§ Brief
The answer must consist solely of the lines below starting at the one containing "de negócios das empresas." and ending at the one containing "para quem deseja", repeated exactly, with both ends included and all pictures omitted.

+++ Data supplied +++

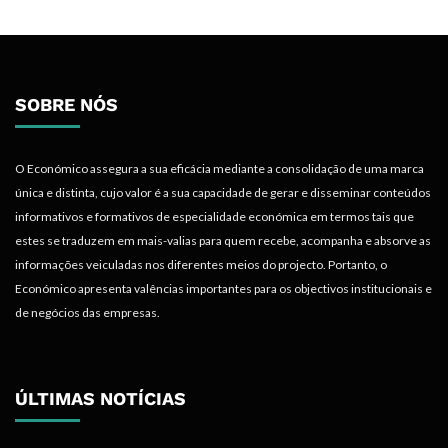
SOBRE NÓS
O Económico assegura a sua eficácia mediante a consolidação de uma marca
única e distinta, cujo valor é a sua capacidade de gerar e disseminar conteúdos
informativos e formativos de especialidade económica em termos tais que
estes se traduzem em mais-valias para quem recebe, acompanha e absorve as
informações veiculadas nos diferentes meios do projecto. Portanto, o
Económico apresenta valências importantes para os objectivos institucionais e
de negócios das empresas.
ÚLTIMAS NOTÍCIAS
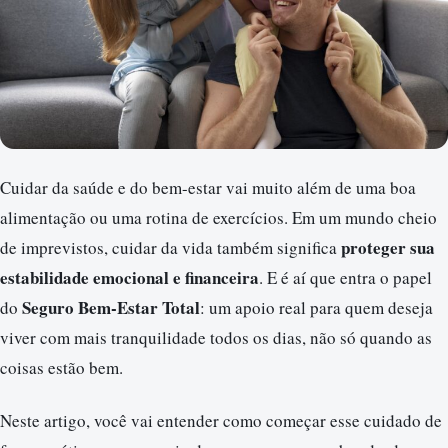
Cuidar da saúde e do bem-estar vai muito além de uma boa
alimentação ou uma rotina de exercícios. Em um mundo cheio
proteger sua
de imprevistos, cuidar da vida também significa
estabilidade emocional e financeira
. E é aí que entra o papel
Seguro Bem-Estar Total
do
: um apoio real para quem deseja
viver com mais tranquilidade todos os dias, não só quando as
coisas estão bem.
Neste artigo, você vai entender como começar esse cuidado de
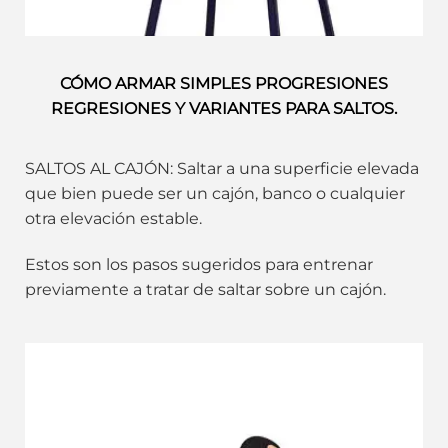
CÓMO ARMAR SIMPLES PROGRESIONES
REGRESIONES Y VARIANTES PARA SALTOS.
SALTOS AL CAJÓN: Saltar a una superficie elevada
que bien puede ser un cajón, banco o cualquier
otra elevación estable.
Estos son los pasos sugeridos para entrenar
previamente a tratar de saltar sobre un cajón.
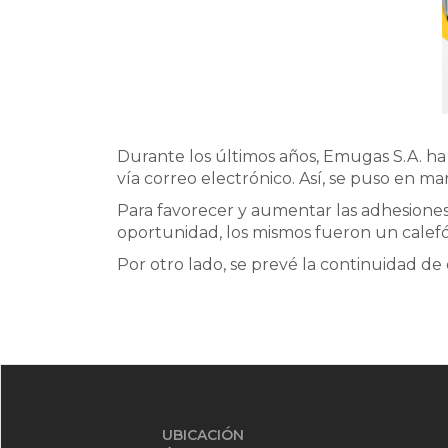
Durante los últimos años, Emugas S.A. ha
vía correo electrónico. Así, se puso en ma
Para favorecer y aumentar las adhesiones 
oportunidad, los mismos fueron un calefó
Por otro lado, se prevé la continuidad de
UBICACIÓN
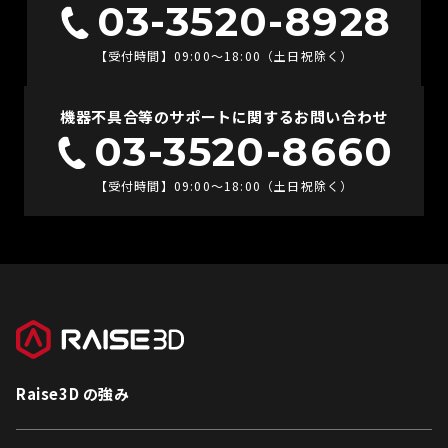
03-3520-8928
【受付時間】09:00〜18:00（土日祝除く）
機器不具合等のサポートに関するお問い合わせ
03-3520-8660
【受付時間】09:00〜18:00（土日祝除く）
Raise3D の強み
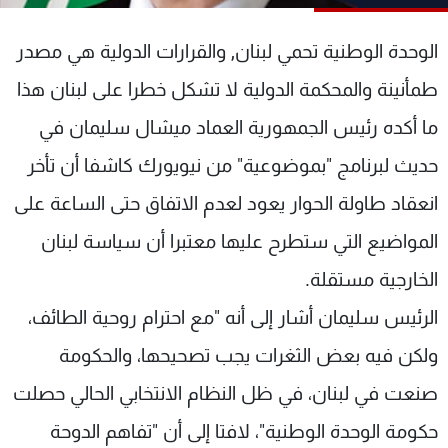
شاهد البرامج
الترددات
الوحدة الوطنية تحمي لبنان, والقرارات الدولية هي مصدر
طمأنينة والمحكمة الدولية لا تشكل خطرا على لبنان هذا
عن MTV
وظائف
ما أكده رئيس الجمهورية العماد ميشال سليمان في
الإنـتـاج
تواصل معنا
لاعلاناتكم
شروط الإسـتخدام
حديث لبرنامج "بموضوعية" من نيويورك كاشفا أن تأخر
سياسة الخصوصية
انعقاد طاولة الحوار يعود لعدم الاتفاق حتى الساعة على
المواضيع التي ستطرح عليها معتبرا أن سياسة لبنان
الخارجية مستقلة.
الرئيس سليمان أشار إلى أنه "مع احترام روحية الطائف،
ولكن فيه بعض الثغرات يجب تصحيحها، والحكومة
صنعت في لبنان، في ظل النظام الانتخابي الحالي حصلت
حكومة الوحدة الوطنية"، لافتا إلى أن "تفاهم الدوحة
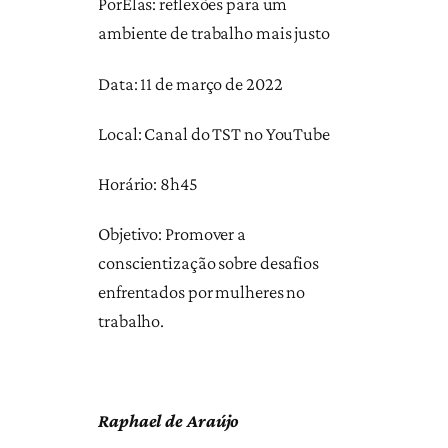
PorElas: reflexões para um
ambiente de trabalho mais justo
Data: 11 de março de 2022
Local: Canal do TST no YouTube
Horário: 8h45
Objetivo: Promover a
conscientização sobre desafios
enfrentados por mulheres no
trabalho.
Raphael de Araújo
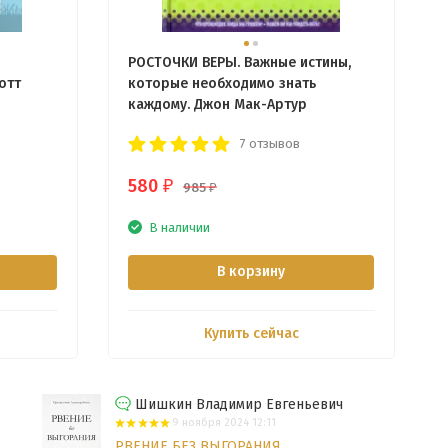
я
РОСТОЧКИ ВЕРЫ. Важные истины,
отт
которые необходимо знать
каждому. Джон Мак-Артур
7 отзывов
580
₽
985
₽
В наличии
В корзину
Купить сейчас
Шишкин Владимир Евгеньевич
9 ноября 2024 12:11
РВЕНИЕ БЕЗ ВЫГОРАНИЯ.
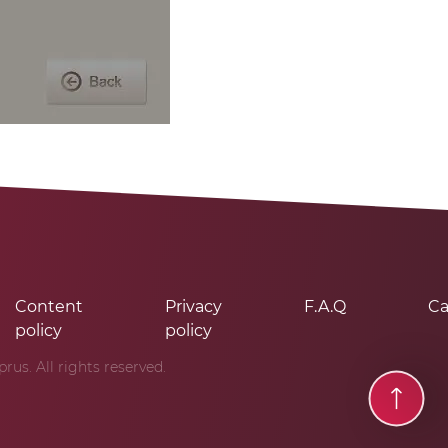
Content
Privacy
F.A.Q
Ca
policy
policy
us. All rights reserved.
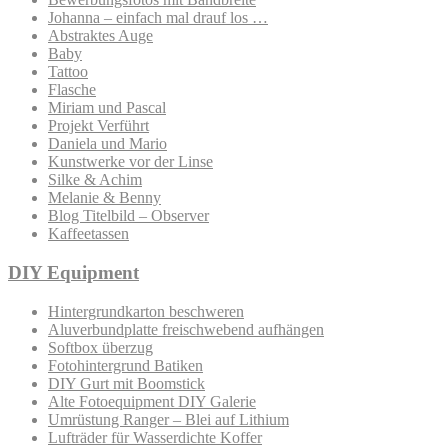
Johanna – einfach mal drauf los …
Abstraktes Auge
Baby
Tattoo
Flasche
Miriam und Pascal
Projekt Verführt
Daniela und Mario
Kunstwerke vor der Linse
Silke & Achim
Melanie & Benny
Blog Titelbild – Observer
Kaffeetassen
DIY Equipment
Hintergrundkarton beschweren
Aluverbundplatte freischwebend aufhängen
Softbox überzug
Fotohintergrund Batiken
DIY Gurt mit Boomstick
Alte Fotoequipment DIY Galerie
Umrüstung Ranger – Blei auf Lithium
Lufträder für Wasserdichte Koffer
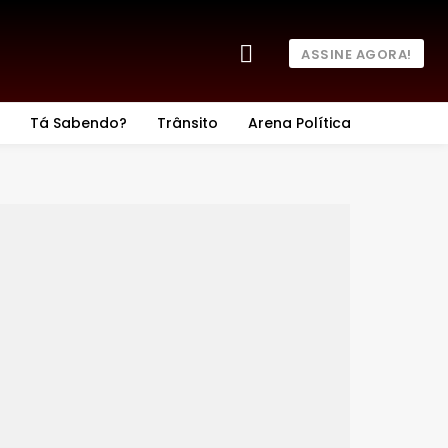
ASSINE AGORA!
Tá Sabendo?
Trânsito
Arena Política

+++

§ Task response
de negócios das empresas.
ÚLTIMAS NOTÍCIAS
Cuidar da saúde e do bem-estar vai muito além de uma boa
alimentação ou uma rotina de exercícios. Em um mundo cheio
proteger sua
de imprevistos, cuidar da vida também significa
estabilidade emocional e financeira
. E é aí que entra o papel
Seguro Bem-Estar Total
do
: um apoio real para quem deseja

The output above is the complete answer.